Extracted page text data:
· · ·

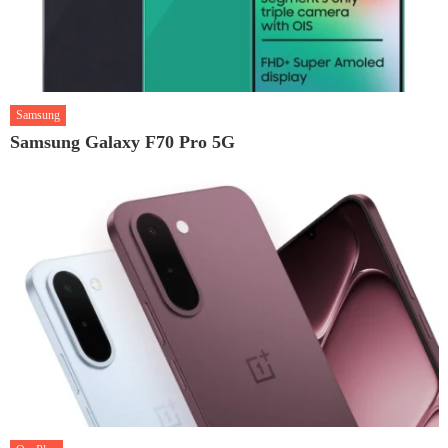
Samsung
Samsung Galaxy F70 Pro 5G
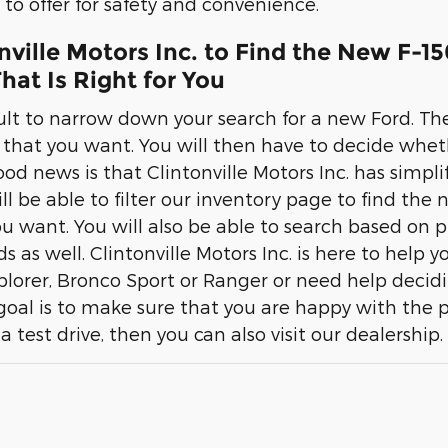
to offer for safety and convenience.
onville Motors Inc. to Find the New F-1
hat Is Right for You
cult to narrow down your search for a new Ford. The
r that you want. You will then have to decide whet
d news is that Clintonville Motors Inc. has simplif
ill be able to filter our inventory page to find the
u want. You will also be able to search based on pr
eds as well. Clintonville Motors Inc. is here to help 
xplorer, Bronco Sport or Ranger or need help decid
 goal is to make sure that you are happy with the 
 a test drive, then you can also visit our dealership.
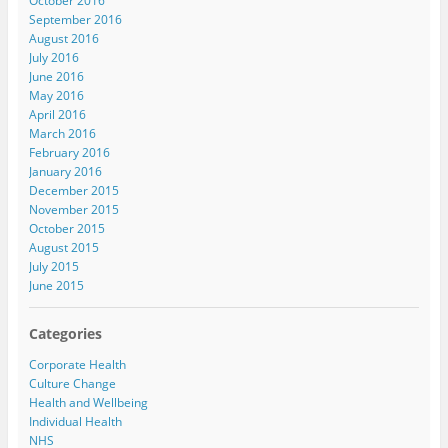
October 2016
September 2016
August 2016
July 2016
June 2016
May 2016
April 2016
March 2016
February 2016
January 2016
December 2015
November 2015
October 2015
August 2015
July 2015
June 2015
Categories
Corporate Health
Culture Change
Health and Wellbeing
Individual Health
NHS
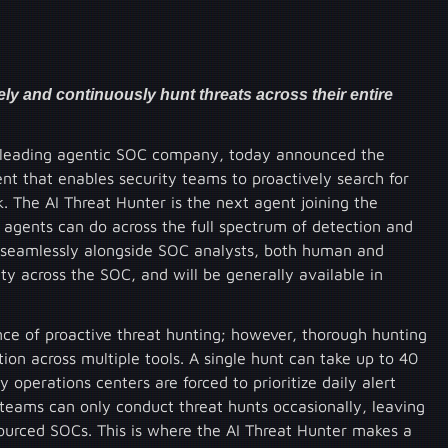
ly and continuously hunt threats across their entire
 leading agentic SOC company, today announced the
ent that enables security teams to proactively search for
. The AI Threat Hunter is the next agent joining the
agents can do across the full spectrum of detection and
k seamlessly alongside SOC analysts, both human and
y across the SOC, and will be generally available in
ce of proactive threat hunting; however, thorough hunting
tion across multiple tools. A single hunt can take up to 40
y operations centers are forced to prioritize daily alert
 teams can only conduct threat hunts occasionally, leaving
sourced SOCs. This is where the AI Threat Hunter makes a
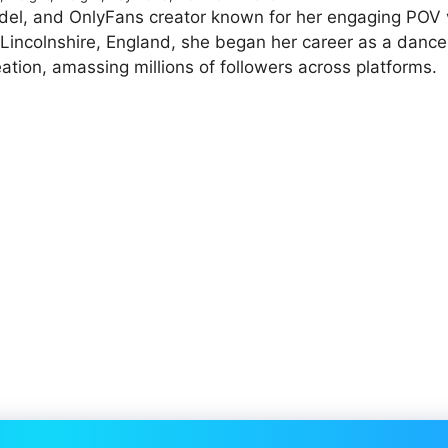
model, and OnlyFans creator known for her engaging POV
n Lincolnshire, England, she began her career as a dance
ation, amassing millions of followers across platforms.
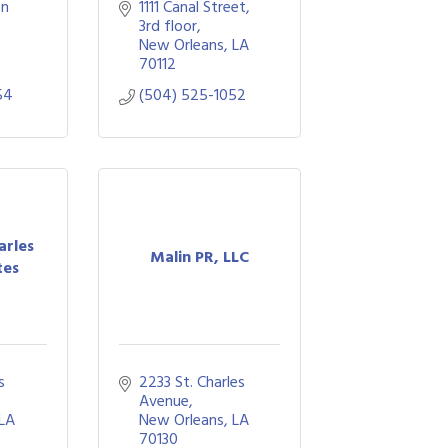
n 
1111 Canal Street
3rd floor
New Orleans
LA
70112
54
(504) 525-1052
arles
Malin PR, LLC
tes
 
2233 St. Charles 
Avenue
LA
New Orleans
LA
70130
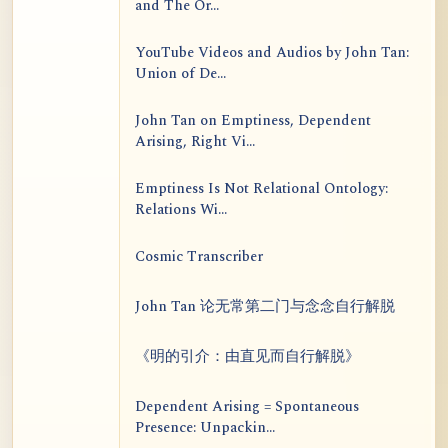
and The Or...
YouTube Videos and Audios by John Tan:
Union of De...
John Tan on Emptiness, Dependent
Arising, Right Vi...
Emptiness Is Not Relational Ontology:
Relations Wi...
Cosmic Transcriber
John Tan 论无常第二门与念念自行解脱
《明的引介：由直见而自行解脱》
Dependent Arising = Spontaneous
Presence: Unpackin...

· · ·

§ **ABOUT THIS EXERCISE**
Give the text of every record again, substituting "Baton Rouge" for each occurrence of "New Orleans" and keeping everything else unchanged. Omit the pictures from your answer.

§ **EXERCISE RESPONSE**
Samsung
Samsung Galaxy F70 Pro 5G
to offer for safety and convenience.
onville Motors Inc. to Find the New F-1
hat Is Right for You
cult to narrow down your search for a new Ford. The
r that you want. You will then have to decide whet
d news is that Clintonville Motors Inc. has simplif
ill be able to filter our inventory page to find the
u want. You will also be able to search based on pr
eds as well. Clintonville Motors Inc. is here to help 
xplorer, Bronco Sport or Ranger or need help decid
 goal is to make sure that you are happy with the 
 a test drive, then you can also visit our dealership.
October 2016
September 2016
August 2016
July 2016
June 2016
May 2016
April 2016
March 2016
February 2016
January 2016
December 2015
November 2015
October 2015
August 2015
July 2015
June 2015
Categories
Corporate Health
Culture Change
Health and Wellbeing
Individual Health
NHS
ly and continuously hunt threats across their entire
 leading agentic SOC company, today announced the
ent that enables security teams to proactively search for
. The AI Threat Hunter is the next agent joining the
agents can do across the full spectrum of detection and
k seamlessly alongside SOC analysts, both human and
y across the SOC, and will be generally available in
ce of proactive threat hunting; however, thorough hunting
tion across multiple tools. A single hunt can take up to 40
y operations centers are forced to prioritize daily alert
 teams can only conduct threat hunts occasionally, leaving
sourced SOCs. This is where the AI Threat Hunter makes a
model, and OnlyFans creator known for her engaging POV
n Lincolnshire, England, she began her career as a dance
ation, amassing millions of followers across platforms.
n 
1111 Canal Street
3rd floor
Baton Rouge
LA
70112
54
(504) 525-1052
arles
Malin PR, LLC
tes
 
2233 St. Charles 
Avenue
LA
Baton Rouge
LA
70130
and The Or...
YouTube Videos and Audios by John Tan:
Union of De...
John Tan on Emptiness, Dependent
Arising, Right Vi...
Emptiness Is Not Relational Ontology:
Relations Wi...
Cosmic Transcriber
John Tan 论无常第二门与念念自行解脱
《明的引介：由直见而自行解脱》
Dependent Arising = Spontaneous
Presence: Unpackin...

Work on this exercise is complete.